While the government said this complaint should be disregarded, the court said it could not be wished away. It was a substantial issue and had to be dealt with. Judge Odunga then concluded that double taxation was not just unconstitutional and unlawful, but was also ‘economically punitive’.
Sharing the burden of taxation ‘fairly’ was a fundamental principle, and a system that lends itself to the possibility of double taxation ‘cannot be said to be fair’, even if such a system existed in other jurisdictions. The new tax law means that ‘those people who genuinely make losses will be forced to fall back on their capital in order to pay the tax, while those who make profits will be paying income tax from their profits.’
Taxation ‘cannot be fair when a system … is introduced that has the potential effect of diminishing the capital for those making losses, while for others making profits, their capital base is unaffected.’
Then follows a section in which Judge Odunga used a series of comparisons to make his point. The national assembly had to find a way to identify and lawfully deal with tax evaders, ‘rather than adopting a system under which even the innocent are ensnared.’
‘Like fire, which converts everything to itself, [a statute] must remove and convert the dark spots. Like guided missiles, it must hit only the target. It must only trap those against whom it is targeted. It must only burn the chaff and not the wheat. It cannot, by legislation, say: “Since I cannot tell who is telling me the truth when it comes to tax loss, I am going to assume that you fall in the same category and impose a figure upon you, based on your turnover.”’
As for the argument that even those not paying tax when they should be, were enjoying the country’s infrastructure, the court commented, ‘the government can devise a system and it has done this before, whereby those enjoying those facilities meet their expenses. That can be done without violating the law. Such taxes ought not to be introduced through the backdoor as was attempted in this case.’
A little later, the judge again used metaphorical language to make his point. The government may well have found ‘the virus that had infected the revenue collection system as being the dishonest returns of losses by some entities, [but] it was the vaccine developed for this virus that is inappropriate.’
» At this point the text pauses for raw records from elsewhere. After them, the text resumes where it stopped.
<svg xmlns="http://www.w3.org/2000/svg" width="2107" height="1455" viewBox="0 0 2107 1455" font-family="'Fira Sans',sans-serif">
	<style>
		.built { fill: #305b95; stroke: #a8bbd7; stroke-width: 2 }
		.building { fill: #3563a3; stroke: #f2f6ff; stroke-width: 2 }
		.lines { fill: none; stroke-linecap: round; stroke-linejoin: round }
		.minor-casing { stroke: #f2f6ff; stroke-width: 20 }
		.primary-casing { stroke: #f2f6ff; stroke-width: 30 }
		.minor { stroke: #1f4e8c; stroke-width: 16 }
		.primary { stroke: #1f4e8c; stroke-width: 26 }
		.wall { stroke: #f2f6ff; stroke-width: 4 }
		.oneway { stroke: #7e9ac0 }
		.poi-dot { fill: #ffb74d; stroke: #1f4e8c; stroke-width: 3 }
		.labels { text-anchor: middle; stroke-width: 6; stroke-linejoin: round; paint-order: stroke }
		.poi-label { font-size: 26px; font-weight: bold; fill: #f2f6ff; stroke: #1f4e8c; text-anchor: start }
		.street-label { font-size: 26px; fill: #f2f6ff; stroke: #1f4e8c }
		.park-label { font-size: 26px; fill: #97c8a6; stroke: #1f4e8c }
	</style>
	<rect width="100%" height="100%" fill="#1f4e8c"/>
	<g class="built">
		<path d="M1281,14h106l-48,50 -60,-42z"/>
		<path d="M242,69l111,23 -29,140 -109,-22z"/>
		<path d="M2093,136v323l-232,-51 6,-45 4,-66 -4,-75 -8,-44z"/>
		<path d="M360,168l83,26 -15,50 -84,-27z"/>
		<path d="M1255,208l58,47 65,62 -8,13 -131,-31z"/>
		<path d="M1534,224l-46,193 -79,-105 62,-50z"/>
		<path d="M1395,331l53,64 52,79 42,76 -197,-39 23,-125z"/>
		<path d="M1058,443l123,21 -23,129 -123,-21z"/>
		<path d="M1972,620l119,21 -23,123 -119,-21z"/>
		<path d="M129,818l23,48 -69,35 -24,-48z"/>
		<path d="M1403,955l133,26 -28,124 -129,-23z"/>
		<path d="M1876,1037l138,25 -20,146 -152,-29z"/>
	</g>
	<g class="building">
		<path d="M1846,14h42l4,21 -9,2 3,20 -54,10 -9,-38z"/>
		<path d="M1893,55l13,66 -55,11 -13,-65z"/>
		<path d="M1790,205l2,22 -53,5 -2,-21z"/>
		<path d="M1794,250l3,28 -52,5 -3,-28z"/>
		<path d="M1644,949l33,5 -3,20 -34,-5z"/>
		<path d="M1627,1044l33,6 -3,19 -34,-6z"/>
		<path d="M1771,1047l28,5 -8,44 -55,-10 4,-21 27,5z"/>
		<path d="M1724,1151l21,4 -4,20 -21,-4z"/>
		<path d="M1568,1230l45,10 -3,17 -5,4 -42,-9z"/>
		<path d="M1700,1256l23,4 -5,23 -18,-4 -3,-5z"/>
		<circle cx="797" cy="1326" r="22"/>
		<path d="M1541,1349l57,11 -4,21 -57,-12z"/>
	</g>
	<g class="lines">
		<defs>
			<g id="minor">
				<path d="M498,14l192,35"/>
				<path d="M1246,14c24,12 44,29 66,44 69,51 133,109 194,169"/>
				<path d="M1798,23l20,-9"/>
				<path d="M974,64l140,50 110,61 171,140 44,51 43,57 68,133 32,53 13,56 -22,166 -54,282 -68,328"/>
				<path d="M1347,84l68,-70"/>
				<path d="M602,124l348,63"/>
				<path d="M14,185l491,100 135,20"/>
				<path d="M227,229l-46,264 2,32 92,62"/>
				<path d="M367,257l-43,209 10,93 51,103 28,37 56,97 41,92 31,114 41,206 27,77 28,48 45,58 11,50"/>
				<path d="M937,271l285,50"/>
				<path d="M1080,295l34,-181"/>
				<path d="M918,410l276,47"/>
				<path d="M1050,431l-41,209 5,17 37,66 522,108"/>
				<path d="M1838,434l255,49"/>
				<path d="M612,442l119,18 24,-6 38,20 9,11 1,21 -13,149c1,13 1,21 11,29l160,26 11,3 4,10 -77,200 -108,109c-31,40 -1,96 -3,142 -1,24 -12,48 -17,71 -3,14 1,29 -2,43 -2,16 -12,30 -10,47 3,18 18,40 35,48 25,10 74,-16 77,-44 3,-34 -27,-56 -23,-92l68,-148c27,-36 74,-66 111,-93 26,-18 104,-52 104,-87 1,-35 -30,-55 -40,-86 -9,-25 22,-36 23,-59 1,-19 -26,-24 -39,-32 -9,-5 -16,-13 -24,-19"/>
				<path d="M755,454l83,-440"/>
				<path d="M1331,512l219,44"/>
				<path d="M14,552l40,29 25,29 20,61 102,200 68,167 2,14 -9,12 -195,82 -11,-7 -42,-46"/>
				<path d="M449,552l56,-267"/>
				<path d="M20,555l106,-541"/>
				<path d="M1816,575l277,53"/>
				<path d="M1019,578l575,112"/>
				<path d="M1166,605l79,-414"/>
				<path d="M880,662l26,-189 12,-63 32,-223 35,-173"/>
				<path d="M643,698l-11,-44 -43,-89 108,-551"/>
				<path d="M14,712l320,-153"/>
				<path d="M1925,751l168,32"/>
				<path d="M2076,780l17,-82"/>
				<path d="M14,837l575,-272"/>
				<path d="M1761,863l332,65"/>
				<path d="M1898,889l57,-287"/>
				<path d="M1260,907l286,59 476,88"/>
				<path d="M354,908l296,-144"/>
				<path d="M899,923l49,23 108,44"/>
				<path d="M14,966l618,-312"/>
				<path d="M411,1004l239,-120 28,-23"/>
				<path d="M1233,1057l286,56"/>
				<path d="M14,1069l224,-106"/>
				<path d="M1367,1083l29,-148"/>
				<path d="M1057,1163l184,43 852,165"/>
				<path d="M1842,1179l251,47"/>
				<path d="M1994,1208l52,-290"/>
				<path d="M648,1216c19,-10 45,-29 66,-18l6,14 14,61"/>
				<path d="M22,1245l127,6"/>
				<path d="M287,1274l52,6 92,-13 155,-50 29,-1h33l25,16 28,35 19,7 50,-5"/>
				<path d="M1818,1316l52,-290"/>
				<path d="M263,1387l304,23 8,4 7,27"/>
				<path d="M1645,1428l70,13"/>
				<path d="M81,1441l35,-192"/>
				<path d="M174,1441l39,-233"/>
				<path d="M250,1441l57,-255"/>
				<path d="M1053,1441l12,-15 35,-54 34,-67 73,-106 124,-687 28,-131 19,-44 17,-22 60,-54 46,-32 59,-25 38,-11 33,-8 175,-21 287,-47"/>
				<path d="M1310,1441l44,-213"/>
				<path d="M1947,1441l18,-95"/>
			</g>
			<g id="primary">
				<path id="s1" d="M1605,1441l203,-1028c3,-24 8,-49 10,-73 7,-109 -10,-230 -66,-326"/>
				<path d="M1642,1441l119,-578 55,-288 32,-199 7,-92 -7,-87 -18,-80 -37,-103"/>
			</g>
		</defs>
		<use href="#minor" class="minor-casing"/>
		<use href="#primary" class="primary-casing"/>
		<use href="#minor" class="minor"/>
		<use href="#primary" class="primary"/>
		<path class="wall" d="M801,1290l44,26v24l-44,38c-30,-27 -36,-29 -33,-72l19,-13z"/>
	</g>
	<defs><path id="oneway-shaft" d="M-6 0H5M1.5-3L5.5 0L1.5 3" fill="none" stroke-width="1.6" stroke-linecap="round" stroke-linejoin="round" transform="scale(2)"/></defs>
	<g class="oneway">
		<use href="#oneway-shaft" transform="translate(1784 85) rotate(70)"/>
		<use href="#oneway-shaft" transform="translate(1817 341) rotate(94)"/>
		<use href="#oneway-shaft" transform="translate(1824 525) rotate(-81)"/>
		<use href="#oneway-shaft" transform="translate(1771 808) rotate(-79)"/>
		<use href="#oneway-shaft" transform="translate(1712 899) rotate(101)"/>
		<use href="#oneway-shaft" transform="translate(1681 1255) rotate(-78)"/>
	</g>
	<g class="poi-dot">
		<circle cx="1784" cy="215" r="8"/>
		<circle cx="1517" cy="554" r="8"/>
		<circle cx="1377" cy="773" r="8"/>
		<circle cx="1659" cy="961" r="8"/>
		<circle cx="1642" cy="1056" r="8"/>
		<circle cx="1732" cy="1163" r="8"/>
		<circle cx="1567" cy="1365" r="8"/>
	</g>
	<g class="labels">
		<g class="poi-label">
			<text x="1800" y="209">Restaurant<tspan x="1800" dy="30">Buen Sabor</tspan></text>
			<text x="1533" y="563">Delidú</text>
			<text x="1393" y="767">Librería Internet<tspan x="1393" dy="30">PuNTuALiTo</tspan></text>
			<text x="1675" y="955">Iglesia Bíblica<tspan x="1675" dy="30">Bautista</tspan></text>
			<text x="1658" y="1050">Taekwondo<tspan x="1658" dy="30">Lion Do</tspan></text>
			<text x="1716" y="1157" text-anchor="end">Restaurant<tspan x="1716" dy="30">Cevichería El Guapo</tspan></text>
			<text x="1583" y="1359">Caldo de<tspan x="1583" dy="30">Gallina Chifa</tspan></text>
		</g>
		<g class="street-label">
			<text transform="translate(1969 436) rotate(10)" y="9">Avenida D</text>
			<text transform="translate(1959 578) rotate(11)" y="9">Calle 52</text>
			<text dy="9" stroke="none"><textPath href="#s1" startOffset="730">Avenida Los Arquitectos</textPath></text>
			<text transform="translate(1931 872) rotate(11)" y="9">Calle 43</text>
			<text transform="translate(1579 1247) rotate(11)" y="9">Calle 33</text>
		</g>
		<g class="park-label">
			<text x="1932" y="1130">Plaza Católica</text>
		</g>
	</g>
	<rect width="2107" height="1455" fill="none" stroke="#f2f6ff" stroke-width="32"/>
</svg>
The solution wasn’t a net that caught culprits as well as non-culprits, but rather to develop a system tailored to target ‘only the culprits.’
He also spoke about the new law clearly leading ‘to favourites and sacrificial victims’. The capital of those able to pay taxes from their profits would not be affected, while those genuinely in a loss-making position would be ‘sacrificed at the altar of those who dishonestly conceal their profits.’
The government should have found a system that allowed the detention of ‘dishonest entities’, but instead had opted for the easier way not ‘but casting the revenue net into the deep sea, without bothering what the net will catch as long as the culprits are also caught.’
He declared that the new amendment to the Income Tax Act was unconstitutional, and thus null and void. The associated guidelines were also of no effect, and the government was prohibited from implementing the new law.